Era só uma cueca de renda por baixo de uma calça jeans de cintura baixa… mas bastou essa fração de tecido para que o ex-BBB Juliano Floss virasse alvo de piadas nas redes sociais. Em vídeo publicado após o look viralizar, o ex-participante de De Férias com o Ex Pedro Ortega debochou da escolha do influenciador com a manchete “Héteros de calcinha: Juliano Floss confunde a web após exibir sua cueca de renda”, com o apoio das risadas do ex-BBB Jonas Sulzbach nos comentários.
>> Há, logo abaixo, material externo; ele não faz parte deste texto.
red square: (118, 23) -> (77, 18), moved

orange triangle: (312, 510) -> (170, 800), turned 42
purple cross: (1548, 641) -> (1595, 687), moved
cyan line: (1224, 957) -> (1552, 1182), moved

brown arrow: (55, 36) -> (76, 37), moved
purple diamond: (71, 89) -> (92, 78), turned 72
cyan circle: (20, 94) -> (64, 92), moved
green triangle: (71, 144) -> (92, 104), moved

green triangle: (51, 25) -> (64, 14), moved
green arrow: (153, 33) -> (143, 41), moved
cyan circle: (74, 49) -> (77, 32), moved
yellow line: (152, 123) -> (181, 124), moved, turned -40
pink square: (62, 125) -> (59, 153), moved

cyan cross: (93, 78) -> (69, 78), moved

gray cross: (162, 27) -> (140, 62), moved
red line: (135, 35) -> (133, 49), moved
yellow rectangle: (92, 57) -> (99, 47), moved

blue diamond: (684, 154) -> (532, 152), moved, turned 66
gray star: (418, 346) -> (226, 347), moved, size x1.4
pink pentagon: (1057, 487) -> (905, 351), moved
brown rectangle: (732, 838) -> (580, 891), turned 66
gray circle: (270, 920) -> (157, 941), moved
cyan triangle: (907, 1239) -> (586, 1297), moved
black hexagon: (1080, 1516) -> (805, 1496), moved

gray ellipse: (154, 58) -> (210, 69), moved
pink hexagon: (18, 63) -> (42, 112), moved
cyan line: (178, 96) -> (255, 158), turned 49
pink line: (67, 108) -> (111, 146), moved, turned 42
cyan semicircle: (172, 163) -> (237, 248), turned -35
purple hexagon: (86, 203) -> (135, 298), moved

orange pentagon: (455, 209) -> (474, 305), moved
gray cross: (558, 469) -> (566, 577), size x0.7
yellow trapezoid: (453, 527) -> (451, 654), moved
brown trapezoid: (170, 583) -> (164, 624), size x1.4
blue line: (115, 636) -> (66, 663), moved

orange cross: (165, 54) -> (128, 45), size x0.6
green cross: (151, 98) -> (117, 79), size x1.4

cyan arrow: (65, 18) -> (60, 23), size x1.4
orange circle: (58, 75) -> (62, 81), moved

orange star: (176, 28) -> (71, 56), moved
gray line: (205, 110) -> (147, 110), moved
Casos de feminilidade na moda masculina
O roteiro é sempre o mesmo: um homem usa uma peça associada ao guarda-roupa feminino, e a internet decide, em coro, que isso prova algo sobre sua sexualidade.
O caso de Juliano não é isolado. É um capítulo recente de uma sequência que já virou padrão na cultura brasileira. O ator João Guilherme foi hostilizado virtualmente por usar cropped durante a Semana de Moda de Paris em 2023, com direito a comentários machistas e homofóbicos de famosos como Nego Di, que insinuou publicamente que a peça denunciava um suposto desejo do ator. O ex-BBB Gabriel Santana viveu, no mesmo ano, uma situação similar na web ao usar o mesmo corte de peça durante o programa.
O fio que conecta os três episódios é sempre a mesma operação de pensamento: peça de roupa associada ao feminino = sexualidade colocada em xeque. É uma equação que não fecha, e a teoria da moda ajuda a explicar por quê.


O verdadeiro alvo nunca foi a roupa
Muitas vezes, a sociedade tem a mania de olhar para a roupa de alguém e tirar conclusões automáticas sobre a orientação sexual dessa pessoa. A socióloga Joanne Entwistle, no livro The Fashioned Body, ajuda a quebrar essa ideia de um jeito muito interessante.
Em vez de pensar na roupa apenas como um objeto ou um pedaço de tecido, ela afirma que o ato de se vestir faz parte de como vivemos e movimentamos o nosso corpo no dia a dia. Para ela, as roupas funcionam como uma espécie de “performance” de quem nós somos. Ou seja: o que você veste ajuda a mostrar como você quer se apresentar para o mundo em uma determinada situação, mas um estilo de roupa não é um outdoor que anuncia a sua intimidade ou sexualidade.
Com base em pensadores que estudam o comportamento humano, como Foucault, Goffman e Bourdieu, a autora explica que a forma como vemos o nosso corpo é moldada pela cultura em que vivemos. No livro, ela deixa claro que gênero e sexualidade são assuntos diferentes, e dedica até mesmo capítulos separados para explicar a relação da moda com cada um deles.
E quando as pessoas confundem essas duas coisas, elas cometem um erro que ignora o peso e a pressão que a sociedade coloca sobre os corpos. Sabe aquela ideia bonita de que somos 100% livres e criativos na hora de escolher um look? A autora alerta que, na vida real, não é bem assim…
A forma como você se veste é, na verdade, um “cabo de guerra” entre o gosto pessoal e as regras invisíveis e expectativas do ambiente em que vivemos, como trabalho, família e amigos. Famosos que estão constantemente em cenários e contextos de moda, têm motivos para usarem peças fora do comum para além da orientação sexual, por exemplo.

O que os casos de Juliano Floss, João Guilherme e Gabriel Santana têm em comum, portanto, não é uma suposta “pista” sobre a sexualidade de cada um. É a mesma reação de desconforto diante de homens que decidem não caber no armário estreito e repleto de regras reservado à masculinidade tradicional.
A piada, o deboche e a insinuação funcionam como mecanismo de controle: tentam fazer esses homens recuarem, como aconteceu com o próprio João Guilherme, que declarou publicamente ter deixado de usar cropped depois de terem rotulado a sexualidade dele repetidas vezes na internet.
E talvez a pergunta mais interessante não seja “ele é ou não é?”, mas sim por que ainda achamos que essa pergunta nos diz respeito. A cueca de renda de Juliano Floss não revela nada sobre a orientação sexual do influenciador, só revela o quanto a sociedade ainda trata a masculinidade como um território a ser defendido, e não como um simples espaço de escolha.